Muitas hipóteses também buscam explicar a extinção regional de mamutes em áreas específicas. Os cientistas especularam que os mamutes da Ilha de Saint Paul (Alasca), um enclave isolado onde os mamutes sobreviveram até cerca de 8.000 anos atrás, morreram quando a ilha encolheu de 80 a 90% quando o nível do mar subiu, tornando-a pequena demais para suportar uma população viável. Da mesma forma, as sequências do genoma dos mamutes da Ilha Wrangel indicam um declínio acentuado na diversidade genética, embora ainda não esteja claro até que ponto isso desempenhou um papel em sua extinção. Outra hipótese, considerada a causa da extinção dos mamutes na Sibéria, vem da ideia de que muitos podem ter se afogado. Enquanto viajavam para o Northern River, muitos desses mamutes romperam o gelo e se afogaram. Isso também explica restos de ossos na costa do Ártico e algumas das ilhas da Nova Sibéria.

O nanismo ocorreu com o mamute pigmeu nas Ilhas do Canal da Califórnia, mas em um período anterior.

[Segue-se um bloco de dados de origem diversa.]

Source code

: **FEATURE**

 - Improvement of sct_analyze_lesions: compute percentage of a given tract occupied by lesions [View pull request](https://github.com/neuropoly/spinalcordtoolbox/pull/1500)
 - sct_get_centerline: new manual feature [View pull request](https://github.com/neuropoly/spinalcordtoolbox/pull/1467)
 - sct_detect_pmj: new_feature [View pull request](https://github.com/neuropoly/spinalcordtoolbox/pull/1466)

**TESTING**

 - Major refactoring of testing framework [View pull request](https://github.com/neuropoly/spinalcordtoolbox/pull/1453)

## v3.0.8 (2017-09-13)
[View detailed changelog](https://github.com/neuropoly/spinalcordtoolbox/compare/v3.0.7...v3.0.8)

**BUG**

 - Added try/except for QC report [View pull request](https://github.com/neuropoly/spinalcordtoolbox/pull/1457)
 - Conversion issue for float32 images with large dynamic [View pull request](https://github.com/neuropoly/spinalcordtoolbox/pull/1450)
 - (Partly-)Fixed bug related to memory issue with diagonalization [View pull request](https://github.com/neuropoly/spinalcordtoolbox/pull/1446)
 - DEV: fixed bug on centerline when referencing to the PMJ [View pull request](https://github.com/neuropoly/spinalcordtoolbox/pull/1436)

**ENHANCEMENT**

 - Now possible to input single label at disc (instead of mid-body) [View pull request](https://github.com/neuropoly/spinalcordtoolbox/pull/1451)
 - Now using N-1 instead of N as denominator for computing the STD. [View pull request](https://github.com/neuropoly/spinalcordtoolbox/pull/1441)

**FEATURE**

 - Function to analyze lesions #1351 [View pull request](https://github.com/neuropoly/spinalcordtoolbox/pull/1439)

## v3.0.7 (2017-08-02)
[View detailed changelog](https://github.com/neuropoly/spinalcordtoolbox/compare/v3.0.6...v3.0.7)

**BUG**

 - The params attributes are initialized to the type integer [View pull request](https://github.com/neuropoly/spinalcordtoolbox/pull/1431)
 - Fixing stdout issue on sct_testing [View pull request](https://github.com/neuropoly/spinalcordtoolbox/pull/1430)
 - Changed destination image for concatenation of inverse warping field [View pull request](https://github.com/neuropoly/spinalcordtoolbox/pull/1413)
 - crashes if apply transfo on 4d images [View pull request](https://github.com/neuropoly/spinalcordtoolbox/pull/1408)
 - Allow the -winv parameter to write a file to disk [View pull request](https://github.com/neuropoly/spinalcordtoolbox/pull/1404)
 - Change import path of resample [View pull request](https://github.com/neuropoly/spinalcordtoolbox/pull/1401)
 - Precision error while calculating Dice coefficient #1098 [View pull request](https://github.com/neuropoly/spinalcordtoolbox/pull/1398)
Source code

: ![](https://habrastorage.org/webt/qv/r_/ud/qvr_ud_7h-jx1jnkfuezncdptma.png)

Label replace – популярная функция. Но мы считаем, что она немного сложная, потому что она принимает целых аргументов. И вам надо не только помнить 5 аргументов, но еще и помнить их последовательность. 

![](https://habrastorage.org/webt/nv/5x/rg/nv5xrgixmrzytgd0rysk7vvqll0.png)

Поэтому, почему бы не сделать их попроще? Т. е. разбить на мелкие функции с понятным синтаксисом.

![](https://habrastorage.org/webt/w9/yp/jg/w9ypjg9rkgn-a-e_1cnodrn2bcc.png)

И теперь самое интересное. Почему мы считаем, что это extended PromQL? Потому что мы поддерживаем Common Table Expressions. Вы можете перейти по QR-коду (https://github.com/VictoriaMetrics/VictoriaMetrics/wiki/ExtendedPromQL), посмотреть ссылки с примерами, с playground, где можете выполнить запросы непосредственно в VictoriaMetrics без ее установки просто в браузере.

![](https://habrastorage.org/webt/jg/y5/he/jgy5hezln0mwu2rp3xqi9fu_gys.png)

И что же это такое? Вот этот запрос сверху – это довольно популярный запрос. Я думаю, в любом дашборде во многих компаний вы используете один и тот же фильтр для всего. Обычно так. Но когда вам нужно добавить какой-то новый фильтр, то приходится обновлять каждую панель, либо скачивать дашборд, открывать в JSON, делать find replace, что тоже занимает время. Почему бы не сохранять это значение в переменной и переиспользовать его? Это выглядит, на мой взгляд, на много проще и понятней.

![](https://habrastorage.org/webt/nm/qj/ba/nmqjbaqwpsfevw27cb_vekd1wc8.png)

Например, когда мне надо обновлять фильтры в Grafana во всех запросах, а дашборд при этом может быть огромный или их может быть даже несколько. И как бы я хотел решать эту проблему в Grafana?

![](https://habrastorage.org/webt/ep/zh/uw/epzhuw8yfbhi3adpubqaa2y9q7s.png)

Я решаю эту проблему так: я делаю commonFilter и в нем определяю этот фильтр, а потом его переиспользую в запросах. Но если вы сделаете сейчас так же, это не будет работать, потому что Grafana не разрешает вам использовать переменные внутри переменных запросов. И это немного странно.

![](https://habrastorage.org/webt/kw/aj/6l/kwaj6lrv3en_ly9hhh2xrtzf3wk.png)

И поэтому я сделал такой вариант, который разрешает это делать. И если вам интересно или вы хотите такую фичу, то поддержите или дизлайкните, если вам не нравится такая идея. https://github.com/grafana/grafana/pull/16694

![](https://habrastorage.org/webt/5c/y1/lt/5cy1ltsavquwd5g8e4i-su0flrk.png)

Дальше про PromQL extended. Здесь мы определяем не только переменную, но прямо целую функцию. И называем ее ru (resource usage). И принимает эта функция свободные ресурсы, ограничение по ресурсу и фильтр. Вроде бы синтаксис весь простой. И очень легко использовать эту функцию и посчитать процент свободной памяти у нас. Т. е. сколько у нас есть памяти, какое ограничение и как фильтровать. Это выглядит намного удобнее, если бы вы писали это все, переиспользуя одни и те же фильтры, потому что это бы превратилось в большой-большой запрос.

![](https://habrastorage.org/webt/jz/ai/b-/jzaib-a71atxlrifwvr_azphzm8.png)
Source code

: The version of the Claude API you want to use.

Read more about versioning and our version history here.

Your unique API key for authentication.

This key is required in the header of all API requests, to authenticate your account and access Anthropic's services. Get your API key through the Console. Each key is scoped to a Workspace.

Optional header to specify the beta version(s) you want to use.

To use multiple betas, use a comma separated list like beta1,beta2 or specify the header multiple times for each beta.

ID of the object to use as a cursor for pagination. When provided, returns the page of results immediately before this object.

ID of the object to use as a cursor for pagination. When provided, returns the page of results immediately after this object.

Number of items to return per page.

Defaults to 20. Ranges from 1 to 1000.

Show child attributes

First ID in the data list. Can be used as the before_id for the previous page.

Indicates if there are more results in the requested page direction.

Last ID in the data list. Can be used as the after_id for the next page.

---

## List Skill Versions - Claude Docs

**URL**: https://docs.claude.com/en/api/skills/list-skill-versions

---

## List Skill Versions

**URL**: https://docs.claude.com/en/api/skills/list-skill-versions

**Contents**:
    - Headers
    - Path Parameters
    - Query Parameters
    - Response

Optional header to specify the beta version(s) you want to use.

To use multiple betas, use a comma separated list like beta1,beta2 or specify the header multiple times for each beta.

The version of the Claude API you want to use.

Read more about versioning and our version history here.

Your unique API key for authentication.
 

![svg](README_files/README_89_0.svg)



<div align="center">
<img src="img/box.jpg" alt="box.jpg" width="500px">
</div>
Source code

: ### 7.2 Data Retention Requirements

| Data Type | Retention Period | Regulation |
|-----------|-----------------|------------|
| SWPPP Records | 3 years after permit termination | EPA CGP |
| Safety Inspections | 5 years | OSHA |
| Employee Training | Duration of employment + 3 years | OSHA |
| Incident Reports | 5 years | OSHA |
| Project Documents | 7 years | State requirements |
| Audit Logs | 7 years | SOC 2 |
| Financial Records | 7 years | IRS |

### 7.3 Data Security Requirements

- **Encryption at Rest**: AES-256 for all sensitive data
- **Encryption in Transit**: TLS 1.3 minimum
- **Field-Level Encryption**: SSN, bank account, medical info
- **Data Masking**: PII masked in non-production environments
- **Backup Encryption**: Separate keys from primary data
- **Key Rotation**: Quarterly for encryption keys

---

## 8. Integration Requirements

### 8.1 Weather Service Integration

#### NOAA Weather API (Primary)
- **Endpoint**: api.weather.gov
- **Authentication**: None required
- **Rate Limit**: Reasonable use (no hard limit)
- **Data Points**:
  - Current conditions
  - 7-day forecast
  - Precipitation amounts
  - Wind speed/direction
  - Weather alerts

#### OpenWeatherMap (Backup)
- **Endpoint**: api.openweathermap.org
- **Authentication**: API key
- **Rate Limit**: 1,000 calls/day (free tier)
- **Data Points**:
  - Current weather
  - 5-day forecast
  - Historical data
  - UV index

Esses animais provavelmente foram mortos pelos primeiros paleo-nativos americanos e a perda de habitat causada pelo aumento do nível do mar que dividiu Santa Rosae nas ilhas externas do Canal.

Híbrido mamute-elefante

Uma proposta de uso científico desse material genético preservado é recriar mamutes vivos. Isso tem sido discutido teoricamente há muito tempo, mas só recentemente se tornou objeto de esforço formal devido aos avanços nas técnicas de biologia molecular e na clonagem de mamíferos.

De acordo com uma equipe de pesquisa, um mamute não pode ser recriado, mas eles tentarão eventualmente crescer em um "útero artificial" um elefante híbrido com alguns traços de mamute lanoso. A genômica comparativa mostra que o genoma do mamute corresponde a 99% do genoma do elefante, então alguns pesquisadores pretendem projetar um elefante com alguns genes de mamute que codificam a aparência externa e as características de um mamute. O resultado seria um híbrido elefante-mamute com não mais do que 1% de genes de mamute. Outros projetos estão trabalhando na adição gradual de genes de mamute a células de elefante in vitro.